Adaptation in Dynamic Computing Systems: Two Perspectives

Weisong Shi, Wayne State University

Adaptation is an important principle in computer systems design. In this talk, I will describe how to leverage this principle from two perspectives. One is an adaptive applicationlevel framework in heterogeneous environments, the other is a trust-based mechanism for resource sharing in community computing environments. First, the rapid growth of heterogeneous devices and diverse networks in our daily life, makes it is very difficult, if not impossible, to build a one-size-fits-all application or protocol, which can run well in such a dynamic environment. We observe several important adaptation goals for the heterogeneous environment as communication, security, and energy. Taking deployment into account as well, in the first part of the talk we propose a novel application level protocol adaptation framework, Fractal, which uses the mobile code technology for protocol adaptation and leverages existing content distribution networks for protocol adaptors deployment. Second, we have witnessed the necessity of collaboration in massively community computing environments, e.g., the PlanetLab experimental platform for distributed systems, P2P file sharing for fast information dissemination, collaborative high performance computing for scientific computing, and so on. In such an open computing environment, we need to answer the following question: How to pick up the nodes with good quality? In the second part of the talk, I will present aPET, an adaptive Personalized Trust model which combines the self experience and rating to derive the trustworthiness. With the help of aPET, we employ the trustworthiness information to discover the reliable and trustable cooperators, so to bring the high quality of the cooperation. At the end of the talk, I will give an overview of the other ongoing research activities in our research group.

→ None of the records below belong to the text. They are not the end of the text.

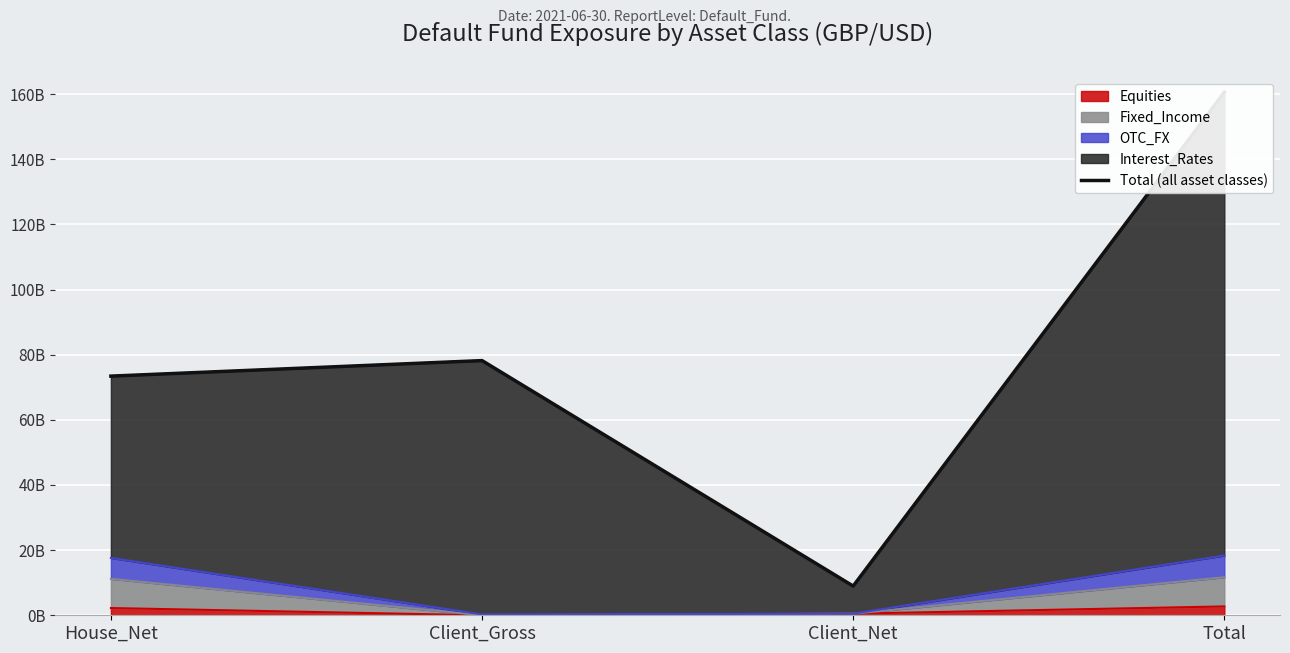

The value at House_Net is 73414700000. True or false?

True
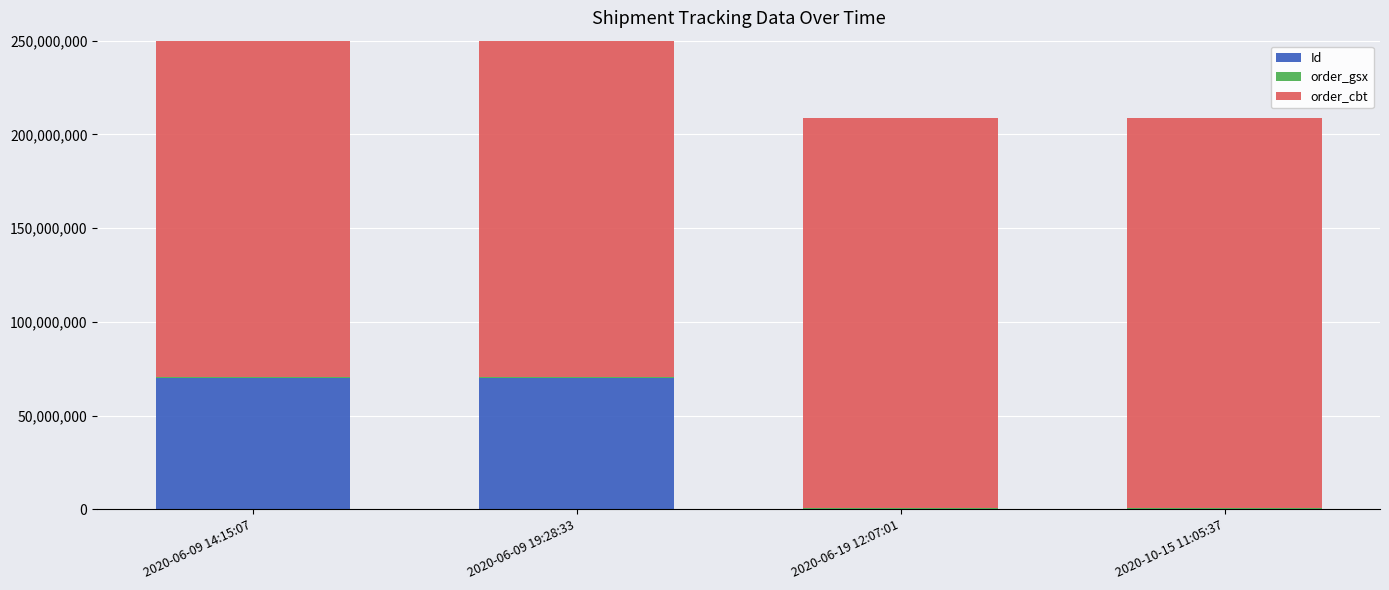

The order_gsx series shows 481565 at 2020-10-15 11:05:37. True or false?

True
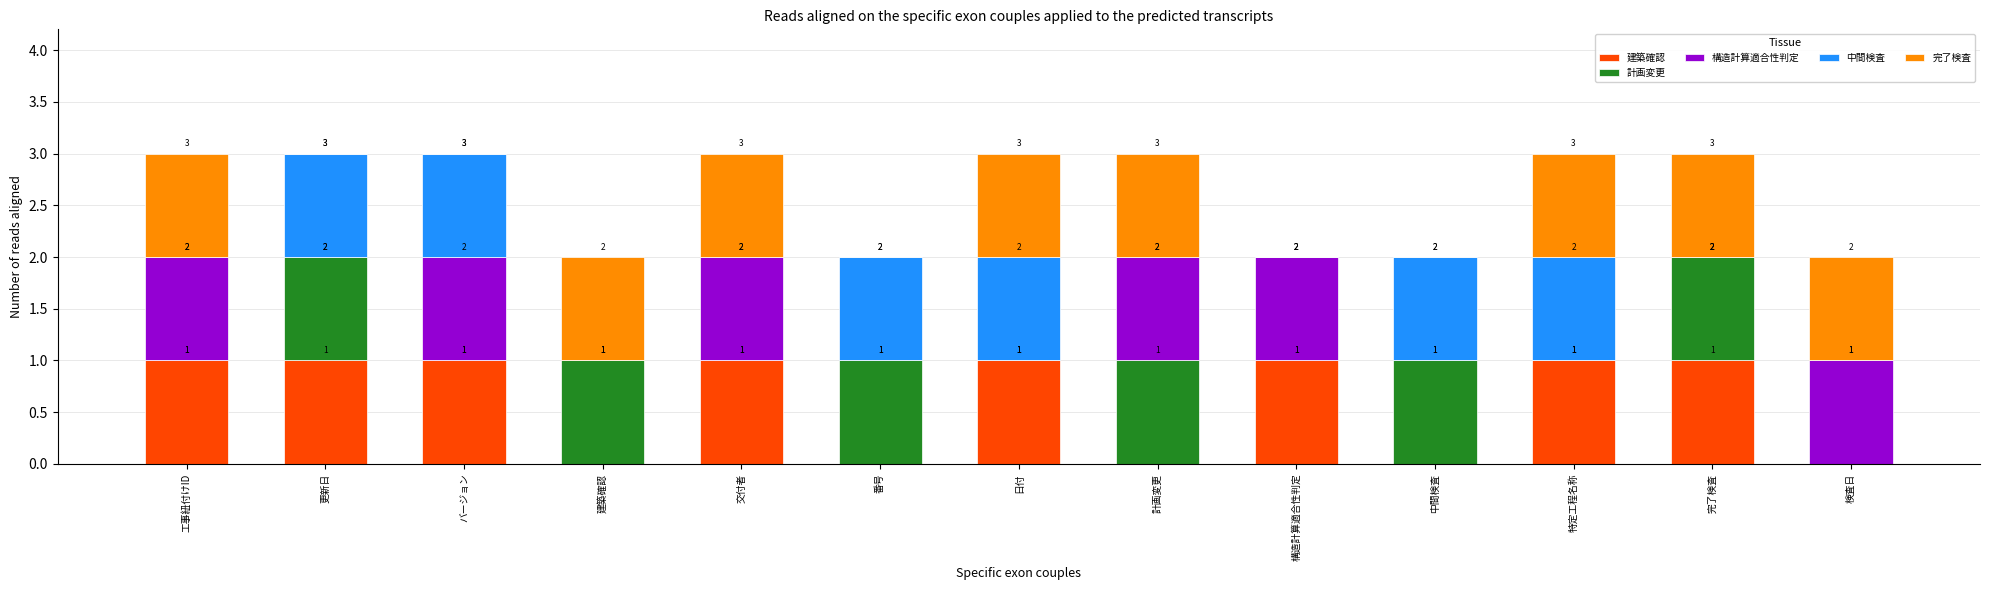

Read the 構造計算適合性判定 value at 検査日.

1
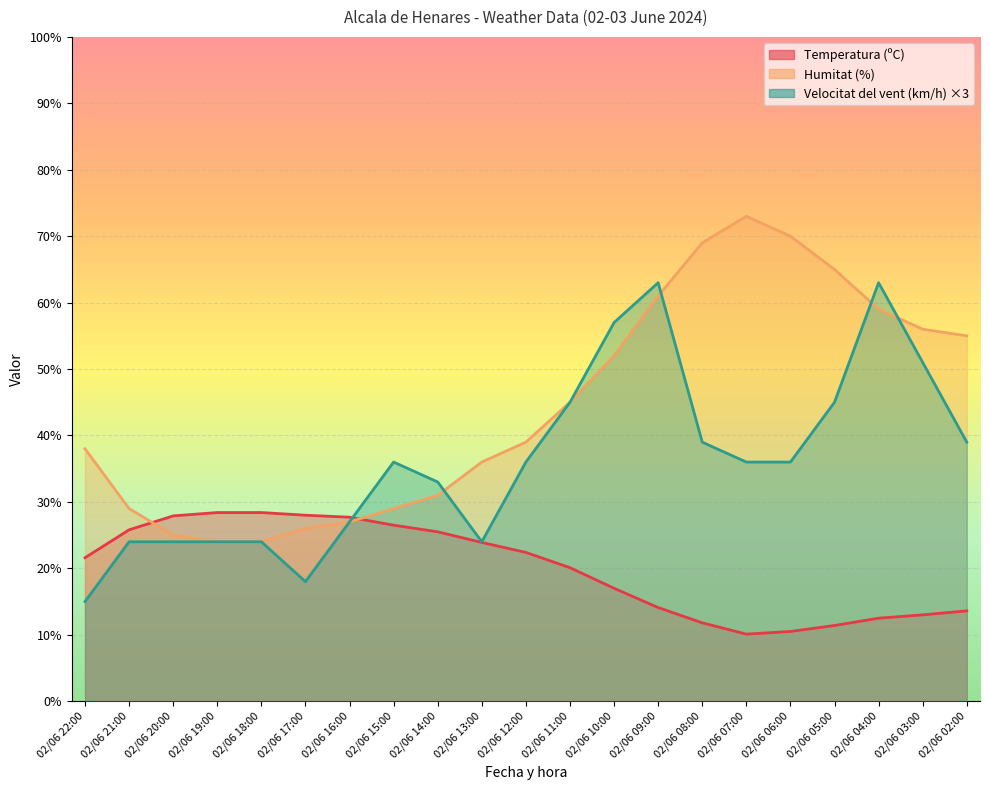

Rank the series by their average value, from highest to lowest.

Humitat (%), Velocitat del vent (km/h), Temperatura (ºC)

Dr. Weisong Shi is currently an Associate Professor of Computer Science at Wayne State University. He received his B.S. from Xidian University in 1995, and Ph.D. degree from the Chinese Academy of Sciences in 2000, both in Computer Engineering. His current research focuses on high performance computing, distributed systems, and mobile computing. He is the author of the book “Performance Optimization of Software Distributed Shared Memory Systems”. He is a recipient of Microsoft Fellowship in 1999, the President outstanding award of the Chinese Academy of Sciences in 2000, one of 100 outstanding Ph.D. dissertations (China) in 2002, “Faculty Research Award” of Wayne State University in 2004 and 2005, the “Best Paper Award” of ICWE’04 and IEEE IPDPS’05, a guest editor of JPDC (2006), IEEE Internet Computing (2009). He is a recipient of the NSF CAREER Award in 2007.